Copy of Da Vinci’s “Last Supper” found in Vologda cathedral

A copy of Leonardo Da Vinci’s infamous “Last Supper,” dated to the mid-nineteenth century and painted according to Orthodox canons, has been found in Vologda’s Resurrection Cathedral, 290 miles northeast of Moscow. Certain variances from the original do catch the eye, for instance the different color of Judas robe, reports

The building served for many decades since the Soviet era as a regional art gallery, the mural being hidden behind wooden panels upon which paintings hung, being discovered only once the building was returned to the Vologda Diocese and restorations began. Experts are evaluating it as a true find.

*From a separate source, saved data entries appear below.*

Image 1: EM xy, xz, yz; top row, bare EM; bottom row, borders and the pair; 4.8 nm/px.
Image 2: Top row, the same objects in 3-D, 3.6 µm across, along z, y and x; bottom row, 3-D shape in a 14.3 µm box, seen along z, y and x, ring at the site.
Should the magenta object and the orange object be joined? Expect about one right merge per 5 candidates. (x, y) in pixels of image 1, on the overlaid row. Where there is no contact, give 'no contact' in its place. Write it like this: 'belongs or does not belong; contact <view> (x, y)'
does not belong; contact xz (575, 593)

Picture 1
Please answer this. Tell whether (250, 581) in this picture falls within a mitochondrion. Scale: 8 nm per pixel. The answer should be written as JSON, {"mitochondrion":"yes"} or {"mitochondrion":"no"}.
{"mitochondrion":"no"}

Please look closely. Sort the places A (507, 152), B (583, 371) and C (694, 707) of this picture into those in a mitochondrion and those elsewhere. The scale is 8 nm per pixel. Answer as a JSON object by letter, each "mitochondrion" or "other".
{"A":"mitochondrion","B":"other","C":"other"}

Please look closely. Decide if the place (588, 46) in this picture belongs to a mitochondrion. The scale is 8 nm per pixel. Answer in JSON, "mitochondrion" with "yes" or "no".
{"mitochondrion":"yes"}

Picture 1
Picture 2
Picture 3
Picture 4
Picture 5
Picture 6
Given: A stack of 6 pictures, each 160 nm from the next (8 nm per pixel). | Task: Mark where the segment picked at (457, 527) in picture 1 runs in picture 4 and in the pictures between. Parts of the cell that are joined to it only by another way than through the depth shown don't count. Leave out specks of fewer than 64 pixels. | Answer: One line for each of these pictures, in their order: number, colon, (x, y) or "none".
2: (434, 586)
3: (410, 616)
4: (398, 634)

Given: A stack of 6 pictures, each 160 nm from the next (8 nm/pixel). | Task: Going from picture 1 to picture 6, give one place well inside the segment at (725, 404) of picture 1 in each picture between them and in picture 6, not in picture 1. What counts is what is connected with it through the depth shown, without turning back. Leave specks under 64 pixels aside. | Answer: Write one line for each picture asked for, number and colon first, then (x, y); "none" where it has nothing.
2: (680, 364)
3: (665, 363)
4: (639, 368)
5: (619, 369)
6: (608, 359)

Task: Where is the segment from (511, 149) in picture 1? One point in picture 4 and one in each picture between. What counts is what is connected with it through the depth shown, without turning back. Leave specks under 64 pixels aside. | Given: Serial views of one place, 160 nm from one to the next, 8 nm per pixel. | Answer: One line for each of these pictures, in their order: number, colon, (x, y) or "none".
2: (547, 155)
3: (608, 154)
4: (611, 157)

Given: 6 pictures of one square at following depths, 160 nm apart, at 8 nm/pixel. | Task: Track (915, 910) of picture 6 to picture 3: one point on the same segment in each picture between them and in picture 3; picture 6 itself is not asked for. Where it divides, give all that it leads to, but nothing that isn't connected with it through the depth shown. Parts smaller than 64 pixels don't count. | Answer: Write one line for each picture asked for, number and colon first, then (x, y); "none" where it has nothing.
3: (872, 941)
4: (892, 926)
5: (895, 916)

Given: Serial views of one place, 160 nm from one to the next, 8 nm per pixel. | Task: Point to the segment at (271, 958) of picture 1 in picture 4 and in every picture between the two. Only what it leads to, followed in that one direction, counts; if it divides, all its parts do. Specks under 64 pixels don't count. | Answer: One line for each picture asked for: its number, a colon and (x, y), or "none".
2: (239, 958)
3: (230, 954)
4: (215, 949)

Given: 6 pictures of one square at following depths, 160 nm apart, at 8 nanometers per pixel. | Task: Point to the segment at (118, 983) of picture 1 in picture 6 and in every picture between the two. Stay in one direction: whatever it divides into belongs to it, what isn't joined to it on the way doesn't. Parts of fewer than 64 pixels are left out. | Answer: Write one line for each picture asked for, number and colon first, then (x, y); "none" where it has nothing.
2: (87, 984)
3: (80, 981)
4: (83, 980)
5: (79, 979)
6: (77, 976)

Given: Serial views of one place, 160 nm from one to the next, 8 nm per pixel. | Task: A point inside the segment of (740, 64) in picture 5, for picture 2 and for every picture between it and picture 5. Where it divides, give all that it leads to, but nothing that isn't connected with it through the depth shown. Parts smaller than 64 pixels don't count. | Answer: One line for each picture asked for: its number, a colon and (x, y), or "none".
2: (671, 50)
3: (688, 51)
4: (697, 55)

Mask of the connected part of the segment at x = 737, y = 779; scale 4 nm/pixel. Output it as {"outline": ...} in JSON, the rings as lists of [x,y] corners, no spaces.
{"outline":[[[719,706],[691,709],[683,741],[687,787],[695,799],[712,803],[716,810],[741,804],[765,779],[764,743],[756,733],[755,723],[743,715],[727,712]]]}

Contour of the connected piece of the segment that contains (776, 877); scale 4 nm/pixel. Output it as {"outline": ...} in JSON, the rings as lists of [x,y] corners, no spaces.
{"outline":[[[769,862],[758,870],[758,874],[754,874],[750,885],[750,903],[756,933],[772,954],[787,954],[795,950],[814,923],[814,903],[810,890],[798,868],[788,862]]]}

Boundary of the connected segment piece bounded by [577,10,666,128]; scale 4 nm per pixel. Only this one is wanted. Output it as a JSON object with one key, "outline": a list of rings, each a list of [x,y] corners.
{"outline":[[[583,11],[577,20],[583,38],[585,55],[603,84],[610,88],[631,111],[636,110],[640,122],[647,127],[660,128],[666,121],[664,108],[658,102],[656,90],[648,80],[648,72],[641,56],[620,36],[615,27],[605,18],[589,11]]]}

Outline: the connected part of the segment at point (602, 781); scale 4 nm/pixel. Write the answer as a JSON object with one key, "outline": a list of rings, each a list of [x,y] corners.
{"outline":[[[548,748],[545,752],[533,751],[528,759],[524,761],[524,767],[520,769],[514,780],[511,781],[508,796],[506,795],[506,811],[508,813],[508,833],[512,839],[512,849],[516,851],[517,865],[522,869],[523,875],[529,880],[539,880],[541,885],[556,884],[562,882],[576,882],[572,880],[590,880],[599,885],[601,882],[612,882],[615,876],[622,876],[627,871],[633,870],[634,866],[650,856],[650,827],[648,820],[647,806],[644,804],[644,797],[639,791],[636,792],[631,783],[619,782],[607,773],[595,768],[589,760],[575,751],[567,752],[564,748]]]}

“The artist managed to not simply mechanically repeat Leonardo’s composition, but to introduce his own color treatment. Indeed, this composition has its own attractiveness, color properties, and mastery of composition, which replicates the original. It’s not so easy to replicate—it requires a high level of mastery,” noted the chief researcher of the Pushkin Museum Viktoria Markova.

The practice of copying works, especially of the Renaissance, developed in Russia in the eighteenth century, when Russian artists were traveling to Italy and seeing these masterpieces firsthand. Presumably the mural was painted when the cathedral was restored in the nineteenth century and painted by Yaroslavl artist Alexander Kolchin.

Only one other Da Vinci copy is known in Russian churches—that in the altar apse in St. Petersburg’s Kazan Cathedral, dated to the early nineteenth century.

A comprehensive study of the mural is underway in the Resurrection Cathedral, with all work being coordinated with specialists from the capital, as the cathedral is a monument of federal significance.